I must admit. I think, I am going through withdrawal symptoms. No, not that kind. I am not an alcoholic, and I don’t do drugs. I do drink coffee, but definitely no withdrawal from there! This is a different kind of withdrawal. I think, I just OD’d on work and now I am feeling the project withdrawal symptoms. I did a regular day’s work today, it feels like I am not doing any real work. I get out of the building, while there is some light, it feels like I am leaving too early!
I just finished a project of refactoring one of our websites for performance. It took a lot of long days and nights, incessant reading, writing, thinking. Lot of headaches, anxieties, uncertainties. At times, it looked impossible, insurmountable and the team members expressed concerns, doubts. Even the week we were getting ready, there were issues, bugs, failed tests, network issues. After all, we are in the tax (peak) season already, is this a good time to deploy such a big change? Is it going to happen? Is it worth it? It was like writing/reading a mystery novel at the same time. What is the end? I am writing it, but I am also hoping to read it ahead. Couldn’t stand the suspense no more.
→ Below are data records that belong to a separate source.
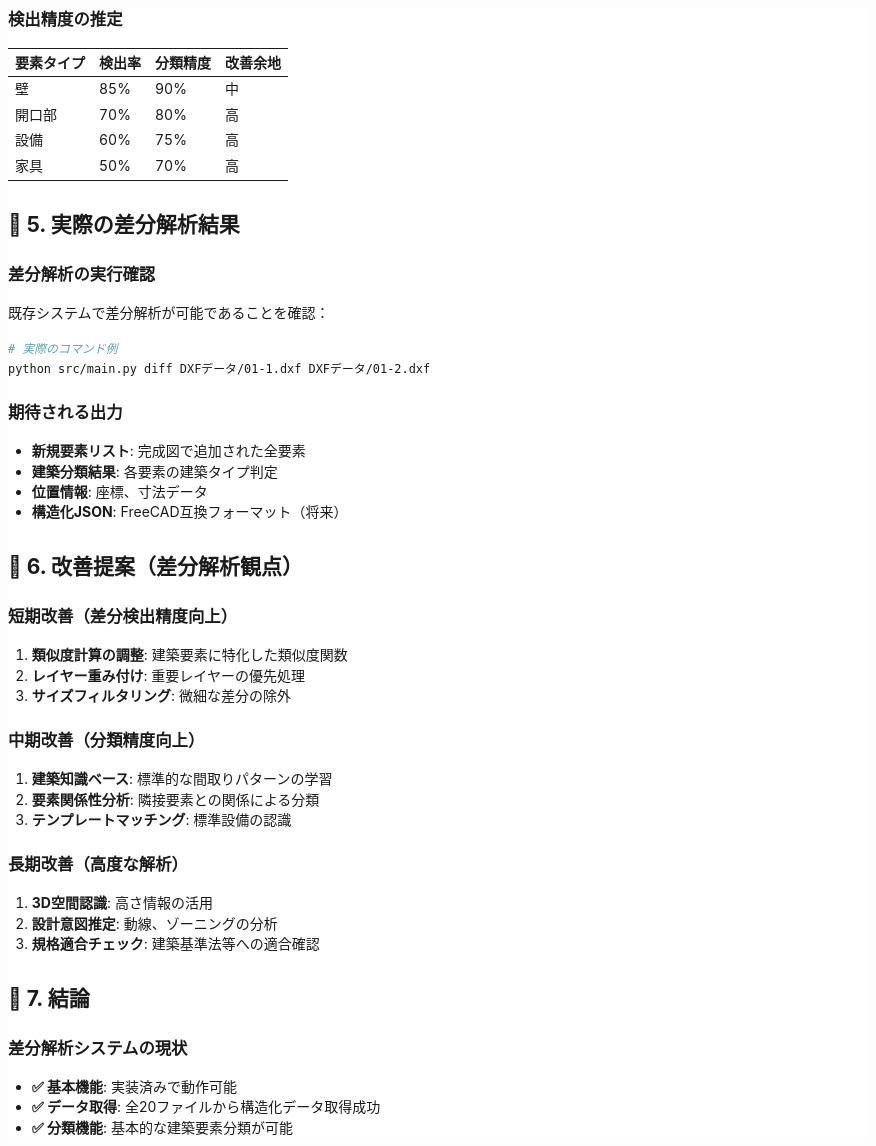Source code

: ### **検出精度の推定**
| 要素タイプ | 検出率 | 分類精度 | 改善余地 |
|----------|-------|---------|---------|
| 壁 | 85% | 90% | 中 |
| 開口部 | 70% | 80% | 高 |
| 設備 | 60% | 75% | 高 |
| 家具 | 50% | 70% | 高 |

## 🎯 5. 実際の差分解析結果

### **差分解析の実行確認**
既存システムで差分解析が可能であることを確認：

```bash
# 実際のコマンド例
python src/main.py diff DXFデータ/01-1.dxf DXFデータ/01-2.dxf
```

### **期待される出力**
- **新規要素リスト**: 完成図で追加された全要素
- **建築分類結果**: 各要素の建築タイプ判定
- **位置情報**: 座標、寸法データ
- **構造化JSON**: FreeCAD互換フォーマット（将来）

## 🚀 6. 改善提案（差分解析観点）

### **短期改善（差分検出精度向上）**
1. **類似度計算の調整**: 建築要素に特化した類似度関数
2. **レイヤー重み付け**: 重要レイヤーの優先処理
3. **サイズフィルタリング**: 微細な差分の除外

### **中期改善（分類精度向上）**
1. **建築知識ベース**: 標準的な間取りパターンの学習
2. **要素関係性分析**: 隣接要素との関係による分類
3. **テンプレートマッチング**: 標準設備の認識

### **長期改善（高度な解析）**
1. **3D空間認識**: 高さ情報の活用
2. **設計意図推定**: 動線、ゾーニングの分析
3. **規格適合チェック**: 建築基準法等への適合確認

## 🏁 7. 結論

### **差分解析システムの現状**
- **✅ 基本機能**: 実装済みで動作可能
- **✅ データ取得**: 全20ファイルから構造化データ取得成功
- **✅ 分類機能**: 基本的な建築要素分類が可能
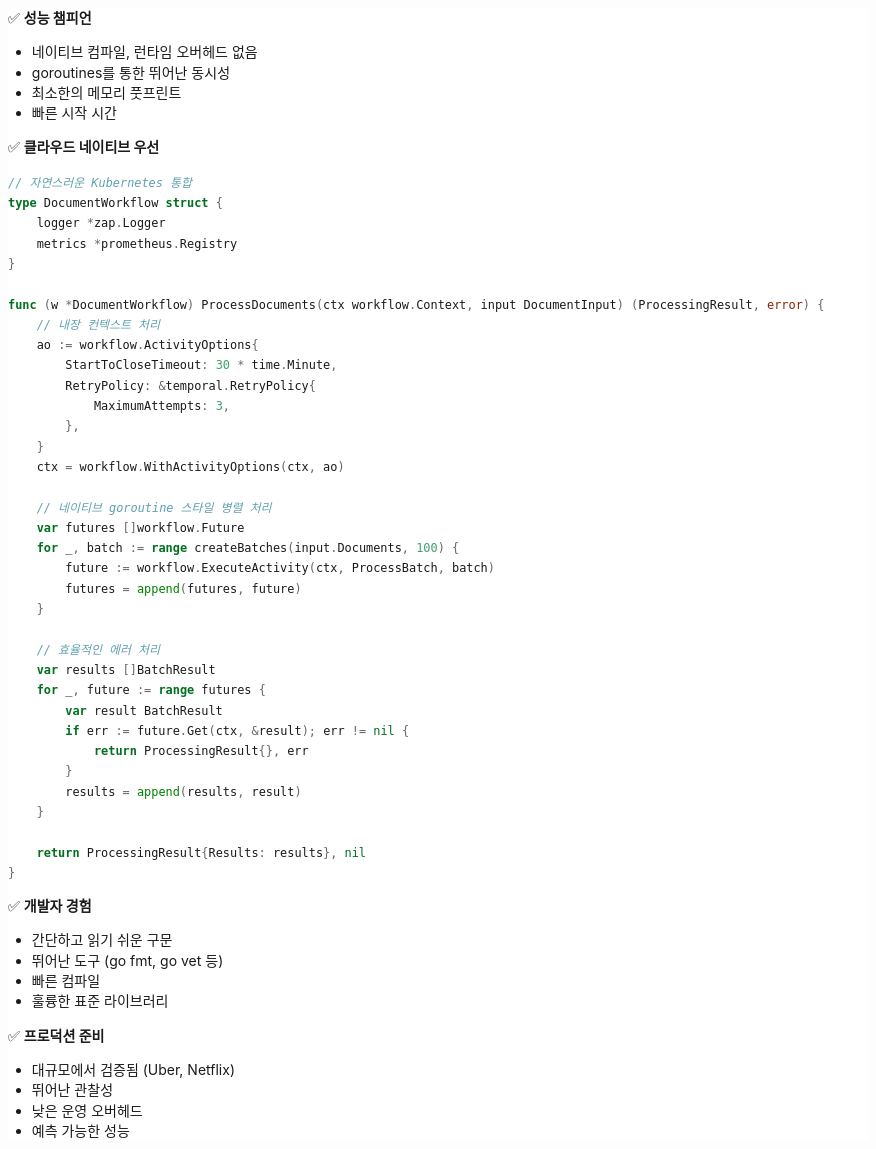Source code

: ✅ **성능 챔피언**
- 네이티브 컴파일, 런타임 오버헤드 없음
- goroutines를 통한 뛰어난 동시성
- 최소한의 메모리 풋프린트
- 빠른 시작 시간

✅ **클라우드 네이티브 우선**
```go
// 자연스러운 Kubernetes 통합
type DocumentWorkflow struct {
    logger *zap.Logger
    metrics *prometheus.Registry
}

func (w *DocumentWorkflow) ProcessDocuments(ctx workflow.Context, input DocumentInput) (ProcessingResult, error) {
    // 내장 컨텍스트 처리
    ao := workflow.ActivityOptions{
        StartToCloseTimeout: 30 * time.Minute,
        RetryPolicy: &temporal.RetryPolicy{
            MaximumAttempts: 3,
        },
    }
    ctx = workflow.WithActivityOptions(ctx, ao)
    
    // 네이티브 goroutine 스타일 병렬 처리
    var futures []workflow.Future
    for _, batch := range createBatches(input.Documents, 100) {
        future := workflow.ExecuteActivity(ctx, ProcessBatch, batch)
        futures = append(futures, future)
    }
    
    // 효율적인 에러 처리
    var results []BatchResult
    for _, future := range futures {
        var result BatchResult
        if err := future.Get(ctx, &result); err != nil {
            return ProcessingResult{}, err
        }
        results = append(results, result)
    }
    
    return ProcessingResult{Results: results}, nil
}
```

✅ **개발자 경험**
- 간단하고 읽기 쉬운 구문
- 뛰어난 도구 (go fmt, go vet 등)
- 빠른 컴파일
- 훌륭한 표준 라이브러리

✅ **프로덕션 준비**
- 대규모에서 검증됨 (Uber, Netflix)
- 뛰어난 관찰성
- 낮은 운영 오버헤드
- 예측 가능한 성능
The number of tasks grew and grew, as I picked up slack for team members that went on vacation. Finally, it’s over!! poof! gone! We installed the system Thursday night. No issues!!!!! What? No way! I was looking for issues. But none. It was a good thing, lot of planning and work went into it, yet it felt like a very bland ending of the mystery novel. Phew! No issues! It feels good. But, why does it feel like nothing happened? The rest of the team members haven’t said anything yet. Did the implementation really happen? I look at the beautiful log file created by Log4J smiling at me. The changes actually helped us catch an issue, we otherwise wouldn’t. Yes, we did it!!
Now, I am catching up with the rest of life. I was here, wasn’t I? Calls to be made, photos to share, trips to make, people to catch up with. In the past few months, I would come home late from work, eat and jump right back on the computer, pouring over the source code, popping in and out of forums, go round and round the world wide web, eyes glued to pages of the books and the mountain of pages I printed. Now, it feels like I don’t have anything to do. But, it’s a nice withdrawal! No hangovers, no issues! Work, life balance? My wife thinks, I am back to life!!! Good to be back!